## [Input data]
Segment Open

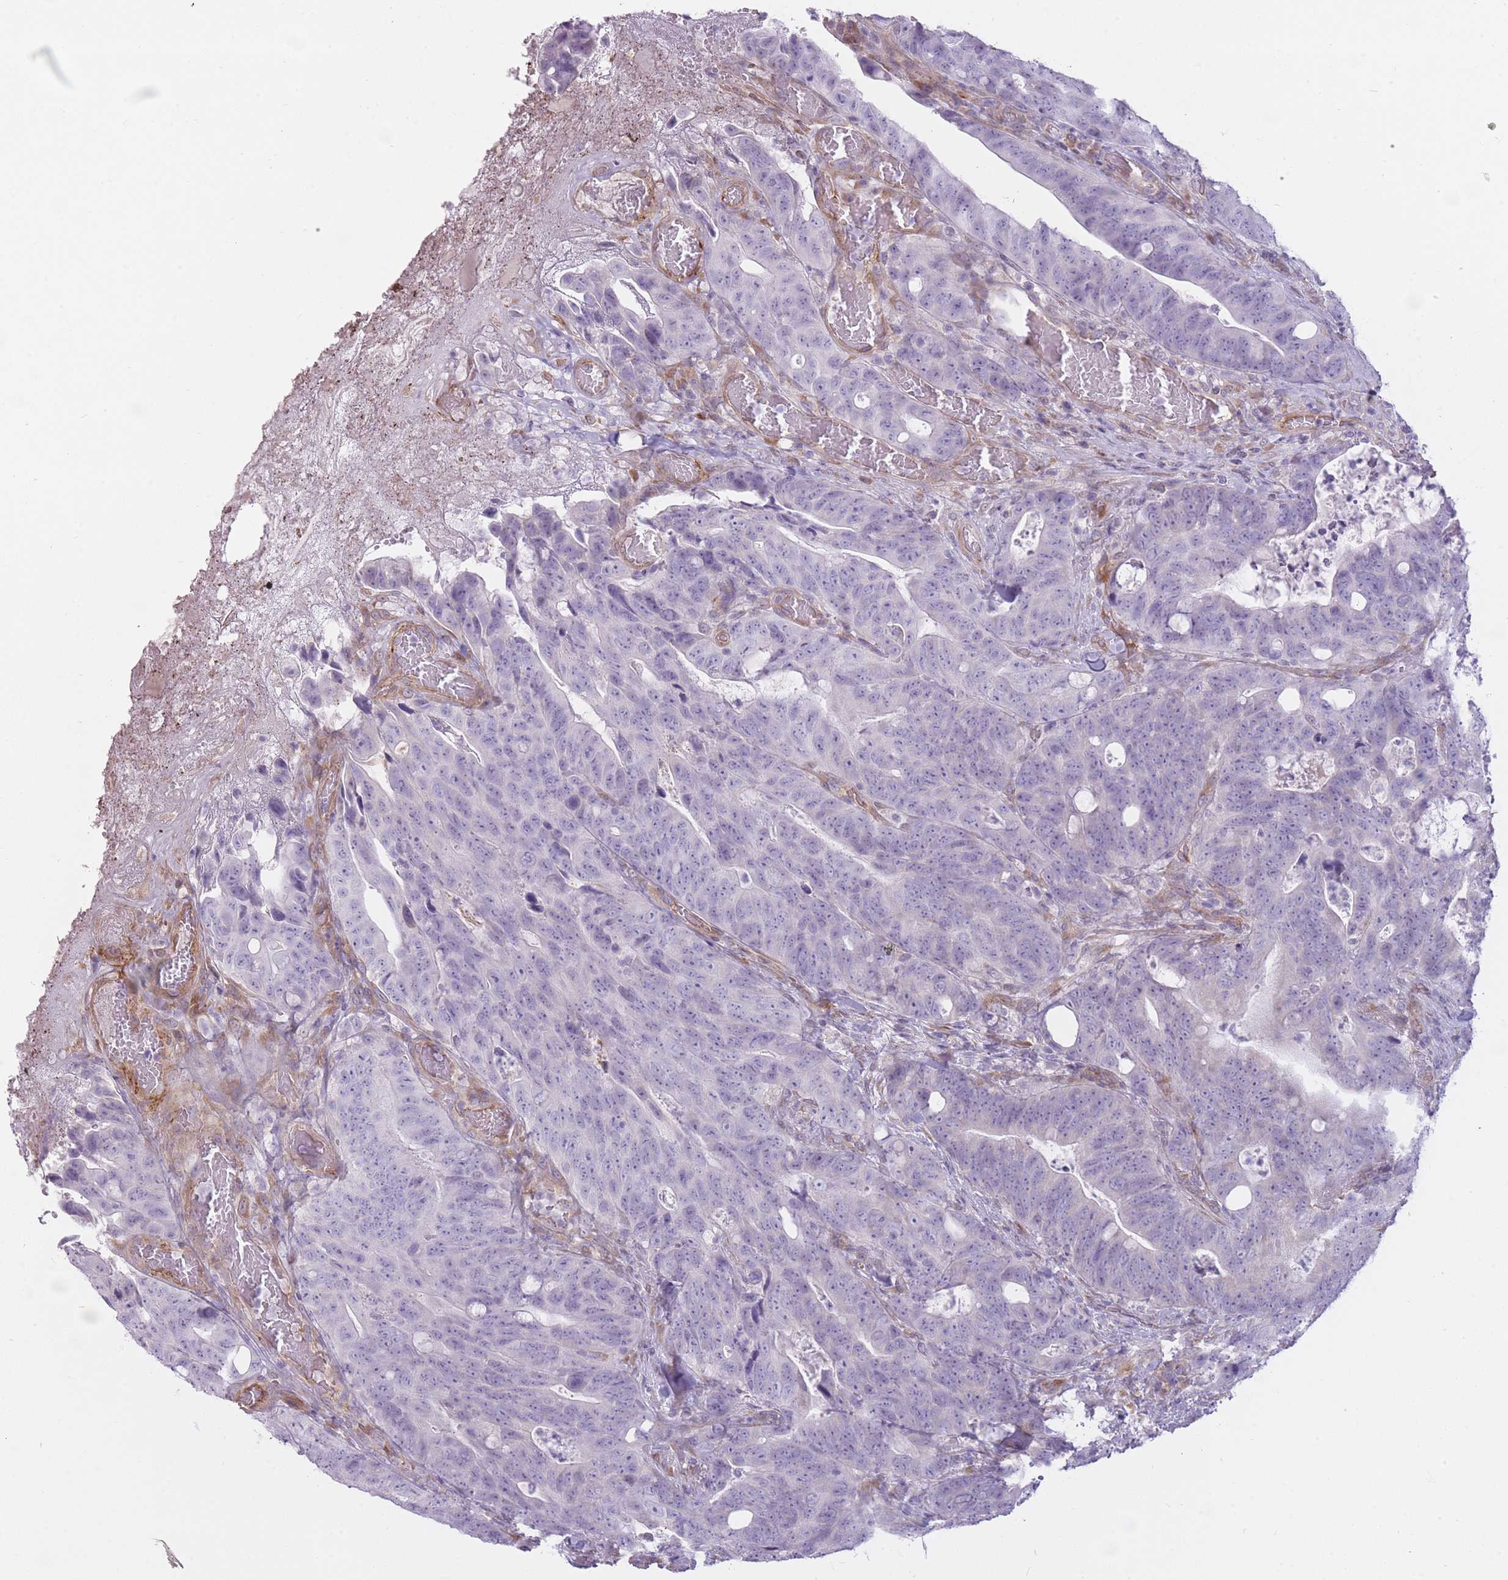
{"staining": {"intensity": "negative", "quantity": "none", "location": "none"}, "tissue": "colorectal cancer", "cell_type": "Tumor cells", "image_type": "cancer", "snomed": [{"axis": "morphology", "description": "Adenocarcinoma, NOS"}, {"axis": "topography", "description": "Colon"}], "caption": "Immunohistochemical staining of human colorectal cancer reveals no significant expression in tumor cells.", "gene": "PGRMC2", "patient": {"sex": "female", "age": 82}}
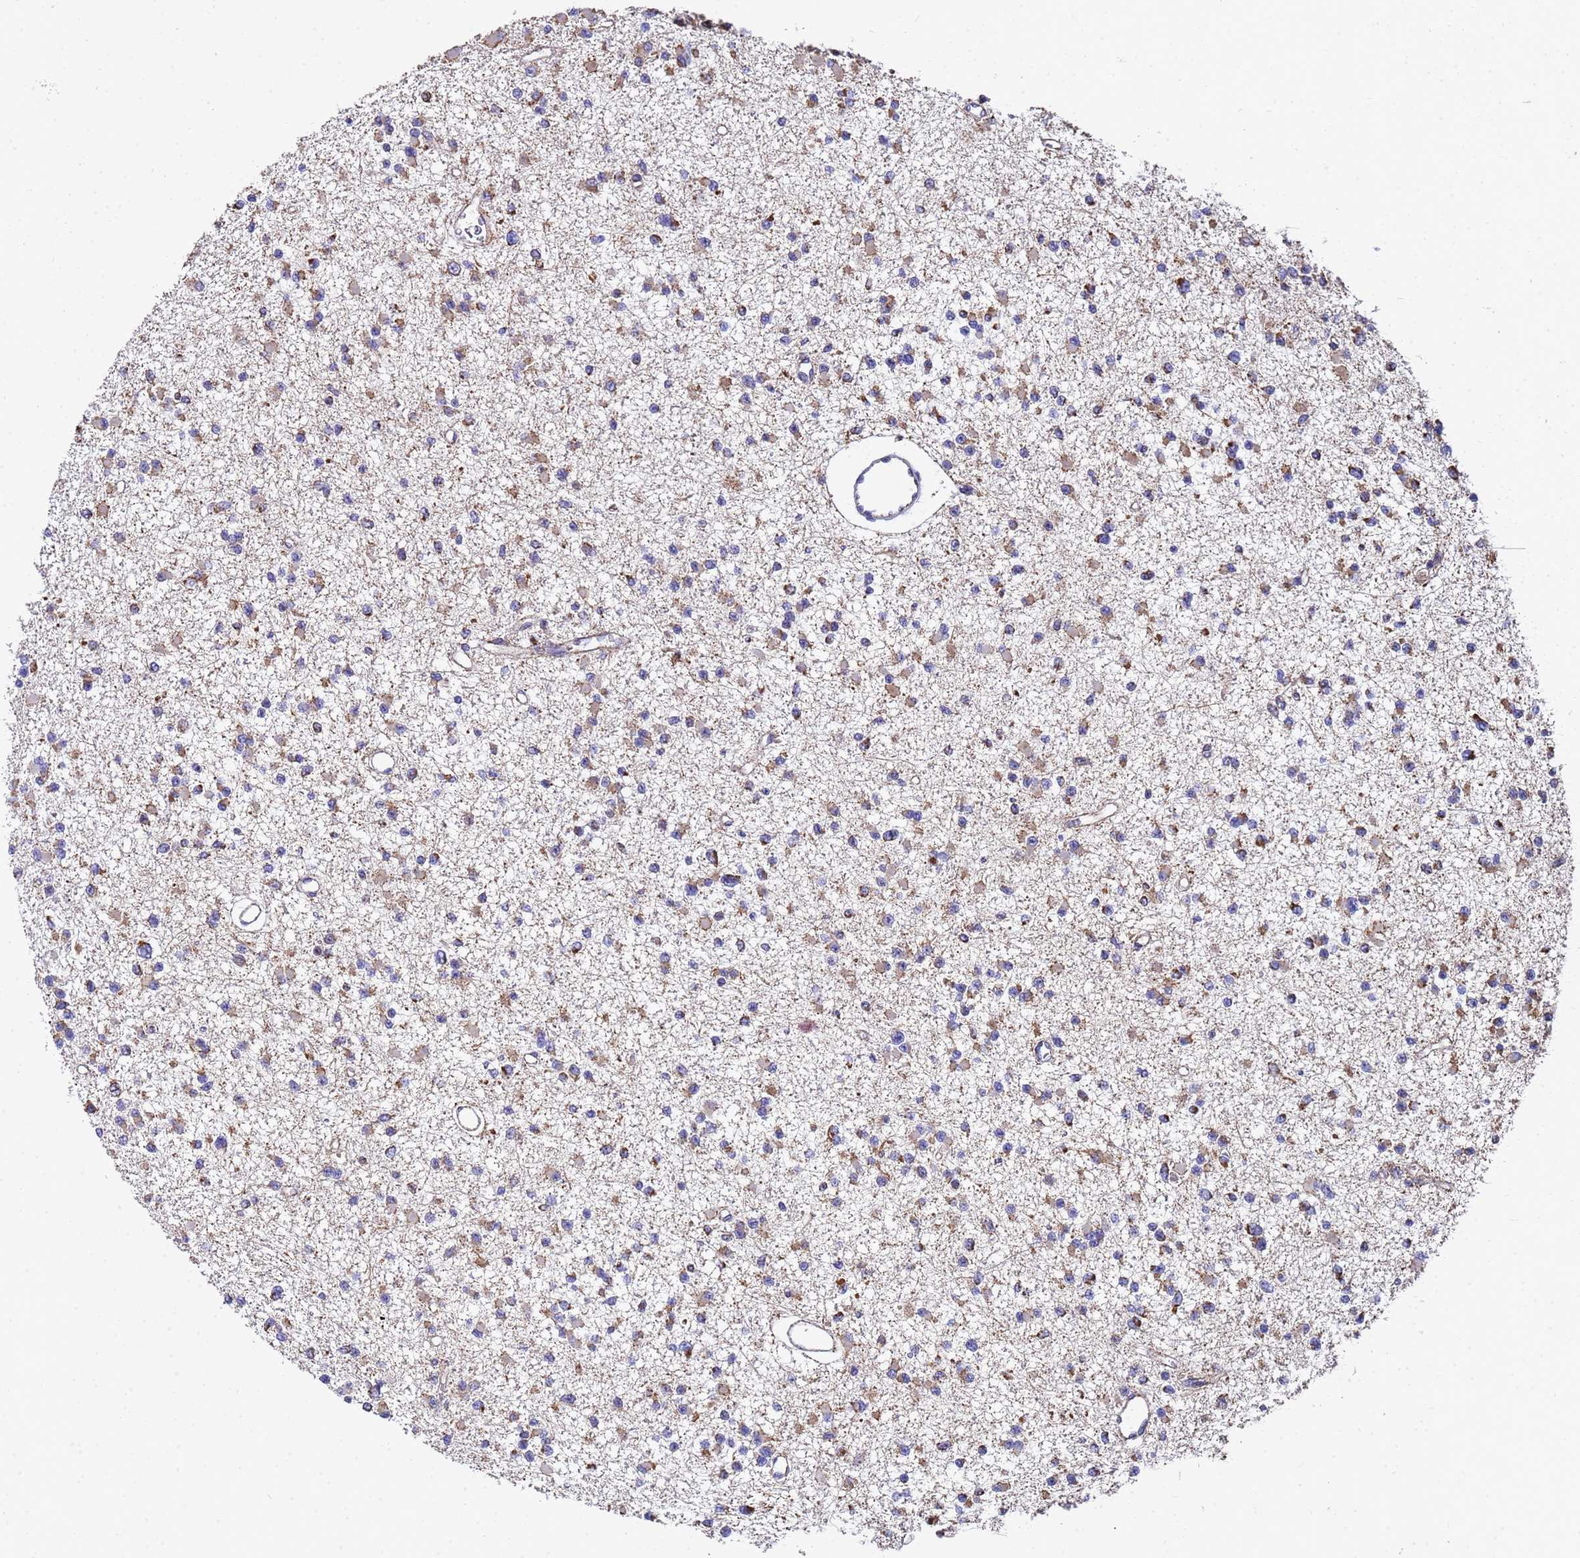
{"staining": {"intensity": "moderate", "quantity": ">75%", "location": "cytoplasmic/membranous"}, "tissue": "glioma", "cell_type": "Tumor cells", "image_type": "cancer", "snomed": [{"axis": "morphology", "description": "Glioma, malignant, Low grade"}, {"axis": "topography", "description": "Brain"}], "caption": "The histopathology image exhibits a brown stain indicating the presence of a protein in the cytoplasmic/membranous of tumor cells in glioma.", "gene": "MRPS12", "patient": {"sex": "female", "age": 22}}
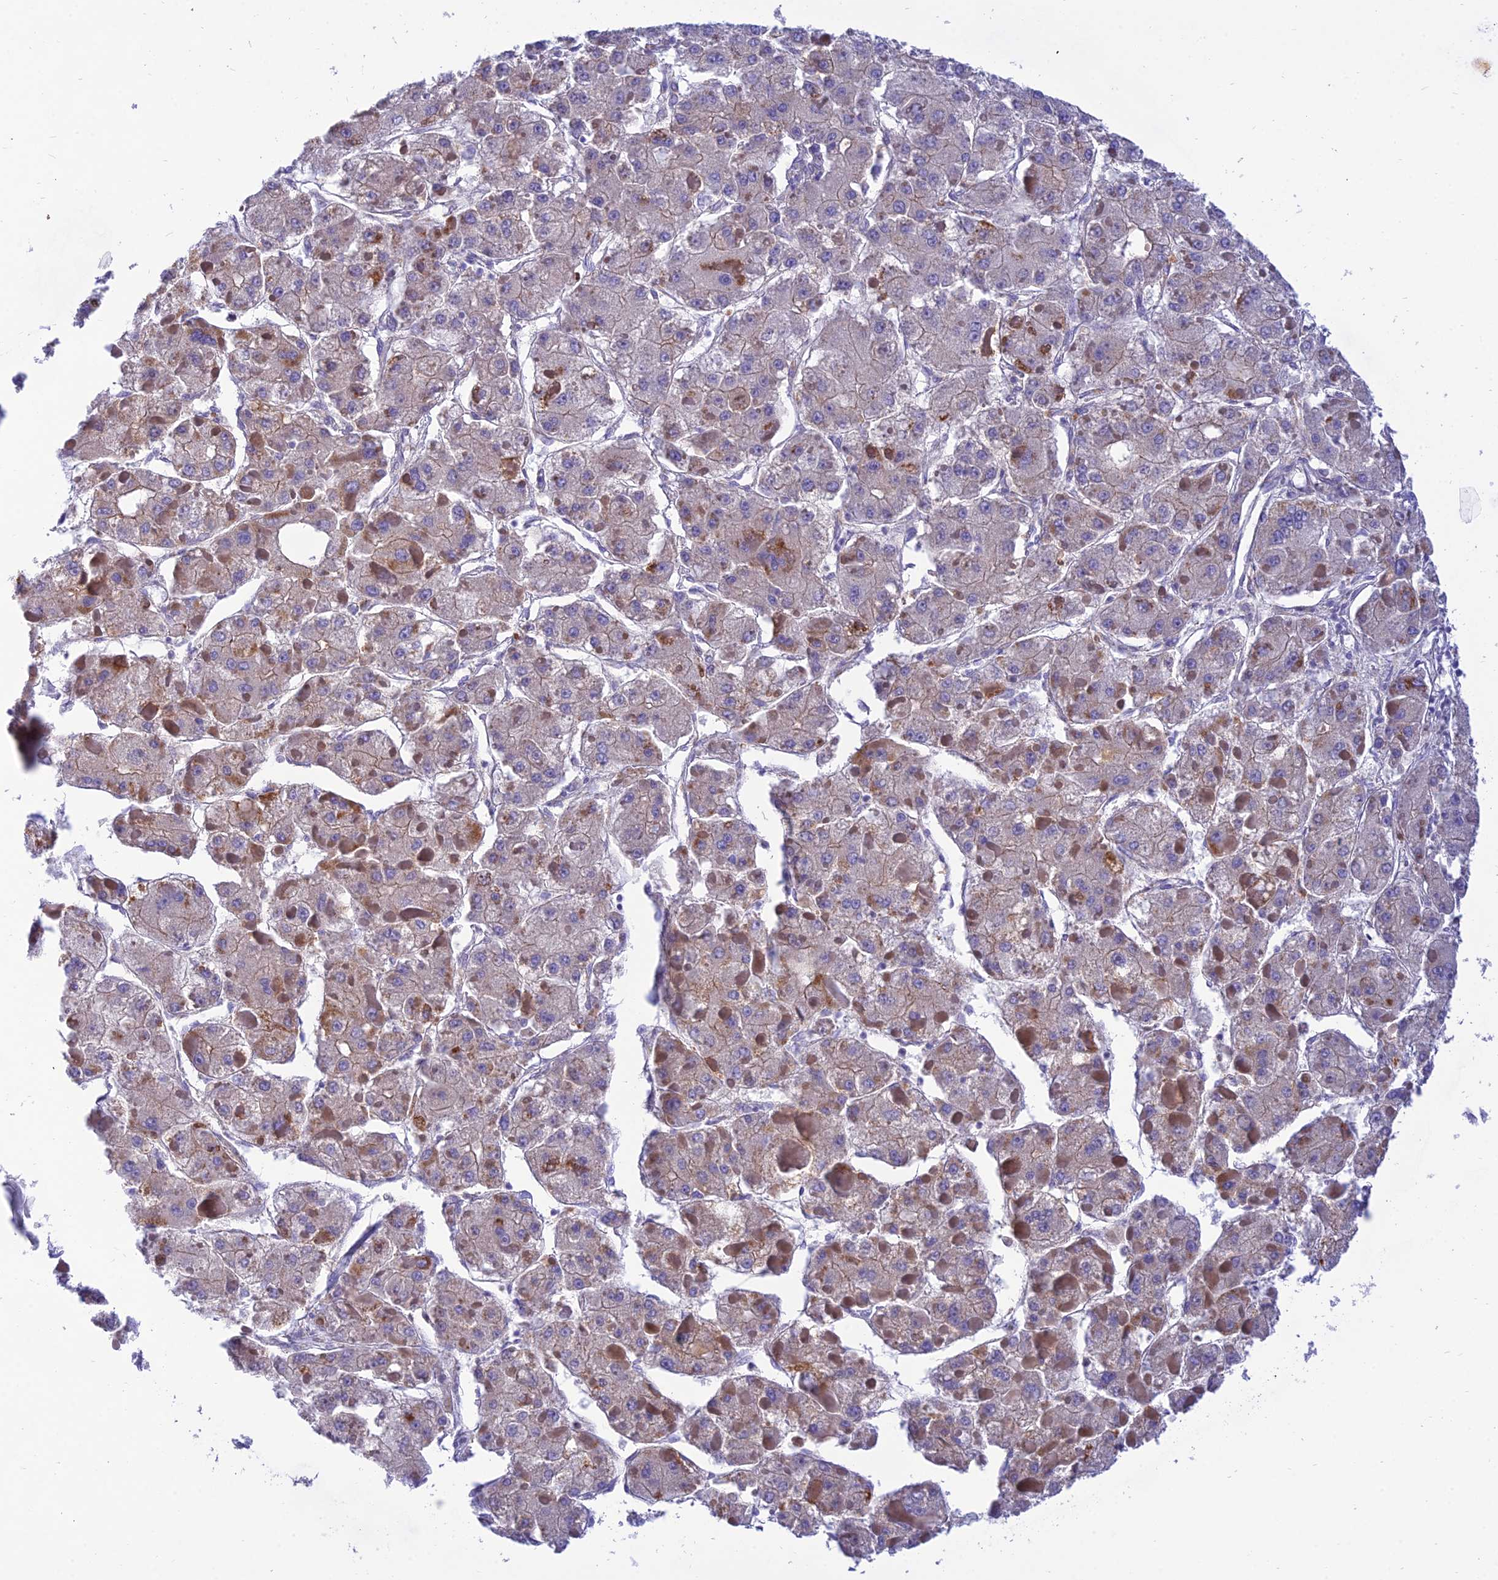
{"staining": {"intensity": "moderate", "quantity": "<25%", "location": "cytoplasmic/membranous"}, "tissue": "liver cancer", "cell_type": "Tumor cells", "image_type": "cancer", "snomed": [{"axis": "morphology", "description": "Carcinoma, Hepatocellular, NOS"}, {"axis": "topography", "description": "Liver"}], "caption": "About <25% of tumor cells in human liver hepatocellular carcinoma show moderate cytoplasmic/membranous protein expression as visualized by brown immunohistochemical staining.", "gene": "CCDC157", "patient": {"sex": "female", "age": 73}}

Segment Closed

## [Problem to work on]
In the data, count the lines that include the string "protein", then give that number and nothing more.

## [Response to this task]
2